%%

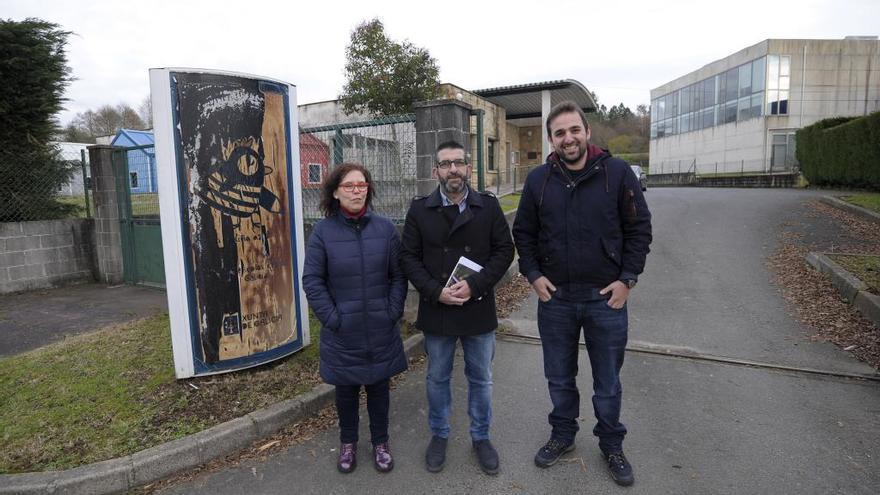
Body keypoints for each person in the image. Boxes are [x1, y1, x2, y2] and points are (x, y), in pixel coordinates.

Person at [512, 101, 652, 487]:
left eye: (574, 130)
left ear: (587, 132)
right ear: (551, 139)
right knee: (559, 376)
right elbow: (523, 233)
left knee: (607, 380)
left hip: (605, 299)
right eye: (559, 133)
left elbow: (639, 230)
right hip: (555, 299)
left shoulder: (618, 173)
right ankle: (563, 434)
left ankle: (611, 442)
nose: (568, 138)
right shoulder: (539, 180)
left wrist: (628, 279)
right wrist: (533, 274)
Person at [400, 141, 514, 475]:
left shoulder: (488, 207)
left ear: (468, 167)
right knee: (437, 376)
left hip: (477, 307)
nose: (453, 169)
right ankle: (440, 434)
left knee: (481, 377)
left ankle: (481, 437)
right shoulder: (420, 209)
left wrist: (476, 284)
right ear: (435, 171)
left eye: (459, 163)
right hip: (439, 309)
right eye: (446, 164)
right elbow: (408, 257)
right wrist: (436, 292)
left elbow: (504, 251)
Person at [302, 163, 408, 474]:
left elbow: (398, 276)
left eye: (362, 184)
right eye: (349, 185)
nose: (357, 190)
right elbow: (313, 281)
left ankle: (381, 443)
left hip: (380, 328)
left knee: (379, 391)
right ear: (335, 192)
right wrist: (333, 319)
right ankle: (348, 443)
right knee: (346, 392)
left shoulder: (385, 229)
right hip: (342, 332)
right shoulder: (322, 232)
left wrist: (392, 311)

%%

PROBLEM TO SOLVE -
State how many lines in the listing contain the word "ankle", and write nothing besides that number.

SOLUTION TO THIS PROBLEM -
6